Historical Legacies of Racism and Futures Reimagined in Public Health, Healthcare and Biomedical Science
Instructor: Rashon Lane, Sociology
Course Description: This course will highlight the history and current-day structural racism in science, public health and clinical practice. This series aims to critique how science and public health are practiced by engaging with guest speakers, critical race theory and science and technology studies. A sociological lens will be used to explore how racism in science is constructed, including the funding of science, how research is designed, and racist practices in health care settings. Together we will examine our role as researchers and practitioners in reimagining a more equitable science.

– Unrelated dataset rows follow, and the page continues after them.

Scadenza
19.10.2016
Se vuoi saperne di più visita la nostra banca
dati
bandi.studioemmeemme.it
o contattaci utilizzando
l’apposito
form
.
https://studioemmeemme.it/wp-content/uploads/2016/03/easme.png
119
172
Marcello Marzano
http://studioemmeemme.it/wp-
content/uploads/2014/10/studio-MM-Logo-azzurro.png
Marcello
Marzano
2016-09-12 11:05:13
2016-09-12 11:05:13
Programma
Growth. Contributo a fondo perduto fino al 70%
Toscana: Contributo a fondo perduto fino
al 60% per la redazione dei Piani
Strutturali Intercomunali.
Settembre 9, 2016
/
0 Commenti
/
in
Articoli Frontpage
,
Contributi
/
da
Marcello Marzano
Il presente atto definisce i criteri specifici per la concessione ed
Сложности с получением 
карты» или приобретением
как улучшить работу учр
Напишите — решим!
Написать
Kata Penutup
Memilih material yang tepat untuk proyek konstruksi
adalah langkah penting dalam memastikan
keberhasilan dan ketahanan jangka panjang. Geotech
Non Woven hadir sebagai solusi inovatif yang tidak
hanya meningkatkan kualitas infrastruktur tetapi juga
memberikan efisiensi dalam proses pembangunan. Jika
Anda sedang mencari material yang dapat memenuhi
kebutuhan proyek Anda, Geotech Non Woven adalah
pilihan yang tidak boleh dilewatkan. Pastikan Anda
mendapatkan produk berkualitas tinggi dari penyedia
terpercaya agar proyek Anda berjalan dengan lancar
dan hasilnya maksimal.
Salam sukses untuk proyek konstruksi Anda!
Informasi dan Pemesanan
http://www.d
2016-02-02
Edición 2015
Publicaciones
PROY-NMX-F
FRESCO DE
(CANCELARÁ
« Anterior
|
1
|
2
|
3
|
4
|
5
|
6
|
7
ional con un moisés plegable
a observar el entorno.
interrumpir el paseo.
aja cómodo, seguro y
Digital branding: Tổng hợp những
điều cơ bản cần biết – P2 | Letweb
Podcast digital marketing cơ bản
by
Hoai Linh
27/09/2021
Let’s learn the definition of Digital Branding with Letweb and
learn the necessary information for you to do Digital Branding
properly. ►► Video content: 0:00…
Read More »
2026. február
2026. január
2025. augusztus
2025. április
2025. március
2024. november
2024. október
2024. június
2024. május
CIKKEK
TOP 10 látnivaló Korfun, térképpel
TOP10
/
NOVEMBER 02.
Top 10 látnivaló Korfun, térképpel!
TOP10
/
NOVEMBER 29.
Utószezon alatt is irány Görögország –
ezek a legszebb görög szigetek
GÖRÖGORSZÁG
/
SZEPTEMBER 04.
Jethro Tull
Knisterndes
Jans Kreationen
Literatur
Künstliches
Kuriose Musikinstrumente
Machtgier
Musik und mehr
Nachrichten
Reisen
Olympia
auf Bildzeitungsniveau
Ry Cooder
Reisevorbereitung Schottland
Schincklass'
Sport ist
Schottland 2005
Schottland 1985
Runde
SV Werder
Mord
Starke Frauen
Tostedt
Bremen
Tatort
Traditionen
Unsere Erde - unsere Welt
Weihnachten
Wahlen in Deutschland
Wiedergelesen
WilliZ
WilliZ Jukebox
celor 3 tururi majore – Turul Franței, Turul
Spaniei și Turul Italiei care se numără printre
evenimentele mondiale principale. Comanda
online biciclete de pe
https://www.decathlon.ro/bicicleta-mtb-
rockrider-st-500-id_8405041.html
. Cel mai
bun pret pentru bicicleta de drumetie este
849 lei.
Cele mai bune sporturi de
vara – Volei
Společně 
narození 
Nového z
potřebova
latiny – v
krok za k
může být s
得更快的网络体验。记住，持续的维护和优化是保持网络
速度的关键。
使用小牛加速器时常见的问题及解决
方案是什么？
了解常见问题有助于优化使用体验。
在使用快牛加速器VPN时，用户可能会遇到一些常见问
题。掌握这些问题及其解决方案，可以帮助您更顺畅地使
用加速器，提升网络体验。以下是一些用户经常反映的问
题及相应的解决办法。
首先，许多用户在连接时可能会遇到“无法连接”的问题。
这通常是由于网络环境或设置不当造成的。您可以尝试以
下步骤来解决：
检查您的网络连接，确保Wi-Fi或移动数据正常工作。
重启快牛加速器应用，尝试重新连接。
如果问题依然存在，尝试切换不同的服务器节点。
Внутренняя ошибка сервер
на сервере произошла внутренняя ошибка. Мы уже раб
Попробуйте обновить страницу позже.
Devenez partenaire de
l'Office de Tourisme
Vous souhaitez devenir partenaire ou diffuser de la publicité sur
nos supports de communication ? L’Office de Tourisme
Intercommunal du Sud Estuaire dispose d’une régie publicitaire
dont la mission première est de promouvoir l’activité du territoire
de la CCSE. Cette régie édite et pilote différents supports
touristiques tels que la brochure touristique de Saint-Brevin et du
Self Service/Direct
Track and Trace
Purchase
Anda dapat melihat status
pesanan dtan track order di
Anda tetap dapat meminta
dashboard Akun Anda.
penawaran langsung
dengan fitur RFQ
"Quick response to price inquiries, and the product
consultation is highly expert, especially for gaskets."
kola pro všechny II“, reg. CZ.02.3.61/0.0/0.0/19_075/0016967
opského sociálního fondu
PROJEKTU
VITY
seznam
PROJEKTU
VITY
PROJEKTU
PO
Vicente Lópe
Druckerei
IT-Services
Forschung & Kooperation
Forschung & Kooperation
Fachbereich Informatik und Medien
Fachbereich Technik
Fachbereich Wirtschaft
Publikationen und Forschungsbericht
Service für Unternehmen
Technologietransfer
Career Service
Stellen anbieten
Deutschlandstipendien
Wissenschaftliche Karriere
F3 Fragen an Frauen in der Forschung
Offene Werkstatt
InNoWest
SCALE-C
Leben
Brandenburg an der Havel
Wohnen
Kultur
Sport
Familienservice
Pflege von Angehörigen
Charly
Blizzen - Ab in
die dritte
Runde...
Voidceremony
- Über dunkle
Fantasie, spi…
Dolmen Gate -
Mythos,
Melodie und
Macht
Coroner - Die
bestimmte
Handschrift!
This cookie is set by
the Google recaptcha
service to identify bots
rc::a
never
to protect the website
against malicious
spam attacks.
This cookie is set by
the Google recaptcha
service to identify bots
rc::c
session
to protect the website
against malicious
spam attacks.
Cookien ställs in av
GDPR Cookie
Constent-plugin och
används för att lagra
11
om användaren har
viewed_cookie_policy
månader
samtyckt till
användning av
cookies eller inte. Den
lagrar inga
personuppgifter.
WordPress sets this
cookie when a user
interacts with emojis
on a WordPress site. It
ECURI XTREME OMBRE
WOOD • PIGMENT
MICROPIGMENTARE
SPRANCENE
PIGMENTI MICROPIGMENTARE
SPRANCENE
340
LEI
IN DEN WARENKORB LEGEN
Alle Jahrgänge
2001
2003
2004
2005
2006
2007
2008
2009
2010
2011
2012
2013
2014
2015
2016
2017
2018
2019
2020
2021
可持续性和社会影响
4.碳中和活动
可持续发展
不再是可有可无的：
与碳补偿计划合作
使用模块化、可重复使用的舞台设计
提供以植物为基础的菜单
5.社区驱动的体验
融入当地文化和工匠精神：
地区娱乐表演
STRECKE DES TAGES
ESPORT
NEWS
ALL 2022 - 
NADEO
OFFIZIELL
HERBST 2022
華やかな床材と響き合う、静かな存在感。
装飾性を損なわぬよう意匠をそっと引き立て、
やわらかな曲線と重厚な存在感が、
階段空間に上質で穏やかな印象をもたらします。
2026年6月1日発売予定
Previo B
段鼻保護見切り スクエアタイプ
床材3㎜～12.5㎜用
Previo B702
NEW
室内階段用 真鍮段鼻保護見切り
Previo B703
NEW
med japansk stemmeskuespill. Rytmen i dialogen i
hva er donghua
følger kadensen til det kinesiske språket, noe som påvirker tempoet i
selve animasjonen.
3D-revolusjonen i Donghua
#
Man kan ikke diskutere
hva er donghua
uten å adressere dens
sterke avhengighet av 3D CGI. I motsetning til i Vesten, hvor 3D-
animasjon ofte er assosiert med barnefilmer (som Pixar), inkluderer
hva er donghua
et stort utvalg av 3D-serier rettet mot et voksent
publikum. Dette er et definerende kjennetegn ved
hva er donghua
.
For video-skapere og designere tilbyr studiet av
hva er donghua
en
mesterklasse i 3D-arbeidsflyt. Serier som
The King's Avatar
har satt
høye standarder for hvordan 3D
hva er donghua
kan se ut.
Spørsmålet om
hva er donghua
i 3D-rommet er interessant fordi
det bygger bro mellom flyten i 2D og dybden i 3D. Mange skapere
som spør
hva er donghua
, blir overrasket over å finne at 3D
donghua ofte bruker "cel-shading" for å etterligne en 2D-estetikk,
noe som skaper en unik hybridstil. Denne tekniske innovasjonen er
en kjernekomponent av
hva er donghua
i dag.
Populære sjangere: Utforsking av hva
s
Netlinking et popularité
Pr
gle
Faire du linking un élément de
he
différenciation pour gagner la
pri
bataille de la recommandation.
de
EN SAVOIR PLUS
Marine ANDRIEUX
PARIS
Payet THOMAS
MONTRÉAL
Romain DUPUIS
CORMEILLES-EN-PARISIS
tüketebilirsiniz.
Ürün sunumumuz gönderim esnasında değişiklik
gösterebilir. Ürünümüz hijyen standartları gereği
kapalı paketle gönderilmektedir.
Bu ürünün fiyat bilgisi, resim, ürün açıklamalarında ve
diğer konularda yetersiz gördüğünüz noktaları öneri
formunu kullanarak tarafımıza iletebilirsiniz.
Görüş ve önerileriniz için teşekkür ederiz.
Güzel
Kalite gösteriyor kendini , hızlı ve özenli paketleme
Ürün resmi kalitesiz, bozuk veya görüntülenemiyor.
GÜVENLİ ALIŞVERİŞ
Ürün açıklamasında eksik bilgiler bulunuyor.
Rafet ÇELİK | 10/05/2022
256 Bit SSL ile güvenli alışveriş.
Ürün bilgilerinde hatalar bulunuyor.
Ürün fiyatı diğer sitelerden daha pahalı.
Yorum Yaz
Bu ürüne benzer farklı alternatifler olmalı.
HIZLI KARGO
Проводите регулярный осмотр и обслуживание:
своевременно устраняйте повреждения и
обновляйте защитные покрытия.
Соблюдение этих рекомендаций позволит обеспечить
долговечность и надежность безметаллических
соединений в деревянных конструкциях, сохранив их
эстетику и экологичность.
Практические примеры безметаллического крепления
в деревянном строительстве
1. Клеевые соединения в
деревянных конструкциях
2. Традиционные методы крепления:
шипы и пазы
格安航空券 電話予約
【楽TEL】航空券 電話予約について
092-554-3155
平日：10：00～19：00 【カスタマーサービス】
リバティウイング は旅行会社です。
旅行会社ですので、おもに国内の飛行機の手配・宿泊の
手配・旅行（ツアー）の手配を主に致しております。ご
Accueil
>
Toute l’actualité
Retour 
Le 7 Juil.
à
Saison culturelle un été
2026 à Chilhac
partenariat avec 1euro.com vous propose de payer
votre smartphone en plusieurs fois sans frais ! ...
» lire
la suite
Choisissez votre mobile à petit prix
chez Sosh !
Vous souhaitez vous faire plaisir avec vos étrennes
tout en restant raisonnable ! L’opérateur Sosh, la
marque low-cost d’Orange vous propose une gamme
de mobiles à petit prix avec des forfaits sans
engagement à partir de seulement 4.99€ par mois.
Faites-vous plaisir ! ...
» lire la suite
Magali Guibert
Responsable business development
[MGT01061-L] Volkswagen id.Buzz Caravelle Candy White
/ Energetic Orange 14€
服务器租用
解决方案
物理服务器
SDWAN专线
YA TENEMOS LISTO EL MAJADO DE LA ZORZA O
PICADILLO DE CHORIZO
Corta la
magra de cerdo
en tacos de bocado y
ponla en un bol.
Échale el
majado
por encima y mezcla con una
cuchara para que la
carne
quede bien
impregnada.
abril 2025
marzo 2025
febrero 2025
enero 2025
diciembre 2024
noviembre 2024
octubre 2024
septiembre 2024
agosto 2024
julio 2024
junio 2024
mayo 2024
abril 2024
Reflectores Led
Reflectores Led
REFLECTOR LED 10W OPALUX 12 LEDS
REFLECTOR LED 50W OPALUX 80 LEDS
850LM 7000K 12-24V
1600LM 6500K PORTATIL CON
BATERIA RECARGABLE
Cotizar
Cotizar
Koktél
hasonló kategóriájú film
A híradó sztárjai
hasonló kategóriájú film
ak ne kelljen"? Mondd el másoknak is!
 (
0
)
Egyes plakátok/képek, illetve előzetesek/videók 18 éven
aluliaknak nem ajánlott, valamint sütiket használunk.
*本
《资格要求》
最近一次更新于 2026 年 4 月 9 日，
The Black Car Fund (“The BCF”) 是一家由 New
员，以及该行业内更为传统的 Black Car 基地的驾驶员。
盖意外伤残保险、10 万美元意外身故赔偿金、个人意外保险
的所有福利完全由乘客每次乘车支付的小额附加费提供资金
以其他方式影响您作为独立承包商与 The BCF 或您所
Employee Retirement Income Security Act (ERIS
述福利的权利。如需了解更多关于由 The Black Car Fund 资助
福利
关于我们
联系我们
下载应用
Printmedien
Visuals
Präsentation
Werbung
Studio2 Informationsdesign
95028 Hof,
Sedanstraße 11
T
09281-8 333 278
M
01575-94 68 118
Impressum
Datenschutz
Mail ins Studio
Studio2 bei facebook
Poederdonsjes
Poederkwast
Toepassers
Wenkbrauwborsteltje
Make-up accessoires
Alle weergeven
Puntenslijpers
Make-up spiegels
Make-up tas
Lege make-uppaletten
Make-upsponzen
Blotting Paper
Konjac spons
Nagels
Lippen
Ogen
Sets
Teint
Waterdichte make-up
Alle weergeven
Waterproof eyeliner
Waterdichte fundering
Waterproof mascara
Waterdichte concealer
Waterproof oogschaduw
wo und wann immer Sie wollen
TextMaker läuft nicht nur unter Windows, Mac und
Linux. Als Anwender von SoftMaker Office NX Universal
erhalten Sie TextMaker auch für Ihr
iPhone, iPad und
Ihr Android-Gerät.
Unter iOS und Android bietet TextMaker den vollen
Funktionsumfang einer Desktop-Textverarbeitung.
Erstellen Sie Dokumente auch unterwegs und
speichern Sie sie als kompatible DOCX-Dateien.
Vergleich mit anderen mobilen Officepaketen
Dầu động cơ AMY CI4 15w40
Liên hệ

Instructor Bio: Rashon is a doctoral candidate interested in how structural inequalities in society disproportionately marginalize social and economic opportunities for survivors of public health epidemics. Her research is centered in documenting survivor narratives and community trauma in vulnerable populations. Her current project includes documenting how communities experienced disaster capitalism after the 2014-16 West Africa Ebola outbreak. Since 2007, she has served as a Behavioral Scientist at the U.S. Centers for Disease Control in cardiovascular disease prevention. She holds a master's degree in social psychology and program evaluation from Claremont Graduate University, and a bachelors in psychology from Tuskegee University.